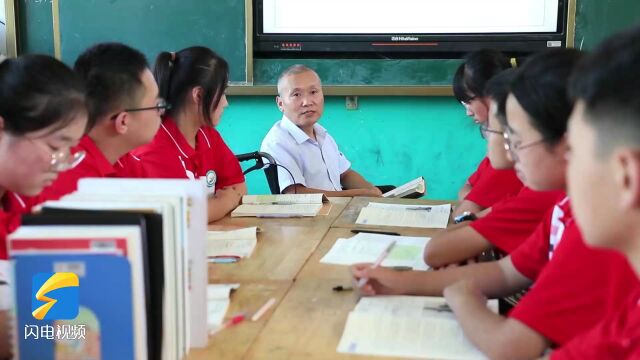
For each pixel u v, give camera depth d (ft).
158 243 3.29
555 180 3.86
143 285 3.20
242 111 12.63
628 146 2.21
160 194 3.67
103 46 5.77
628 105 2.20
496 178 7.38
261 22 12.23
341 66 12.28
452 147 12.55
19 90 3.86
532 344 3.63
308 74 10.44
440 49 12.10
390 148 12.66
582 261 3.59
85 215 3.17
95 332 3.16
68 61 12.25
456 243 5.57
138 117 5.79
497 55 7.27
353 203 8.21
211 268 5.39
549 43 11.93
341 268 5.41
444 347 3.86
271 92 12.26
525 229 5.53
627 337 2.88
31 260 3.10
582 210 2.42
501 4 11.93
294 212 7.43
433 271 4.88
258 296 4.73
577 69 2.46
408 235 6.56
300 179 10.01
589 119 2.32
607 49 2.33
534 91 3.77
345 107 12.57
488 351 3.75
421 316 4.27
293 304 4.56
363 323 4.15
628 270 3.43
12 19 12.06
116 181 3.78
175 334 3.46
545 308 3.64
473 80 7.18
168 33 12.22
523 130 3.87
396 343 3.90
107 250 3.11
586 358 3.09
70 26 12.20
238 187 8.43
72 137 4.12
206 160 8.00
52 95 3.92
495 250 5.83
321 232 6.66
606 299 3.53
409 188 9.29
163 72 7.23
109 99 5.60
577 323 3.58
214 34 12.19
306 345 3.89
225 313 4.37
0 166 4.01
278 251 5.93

***

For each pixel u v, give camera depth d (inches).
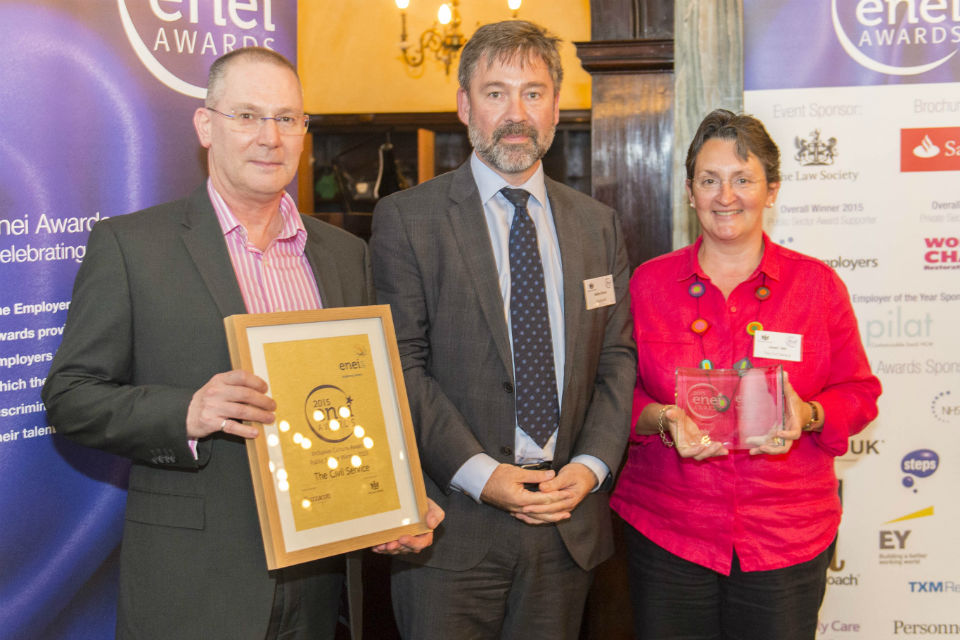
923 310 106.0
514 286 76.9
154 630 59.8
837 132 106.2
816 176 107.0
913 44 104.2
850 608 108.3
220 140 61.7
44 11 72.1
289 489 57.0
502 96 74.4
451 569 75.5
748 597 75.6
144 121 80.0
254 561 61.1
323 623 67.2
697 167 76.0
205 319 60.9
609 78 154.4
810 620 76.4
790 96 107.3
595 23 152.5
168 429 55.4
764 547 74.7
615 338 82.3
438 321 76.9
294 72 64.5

***

* **WHAT NEEDS TO BE DONE**: Search the material for the string "give" and return each line that has it.

* **EXERCISE SOLUTION**:
For each pixel u v, give camera depth d (ft).
For each pixel u v, give camera depth d (inches).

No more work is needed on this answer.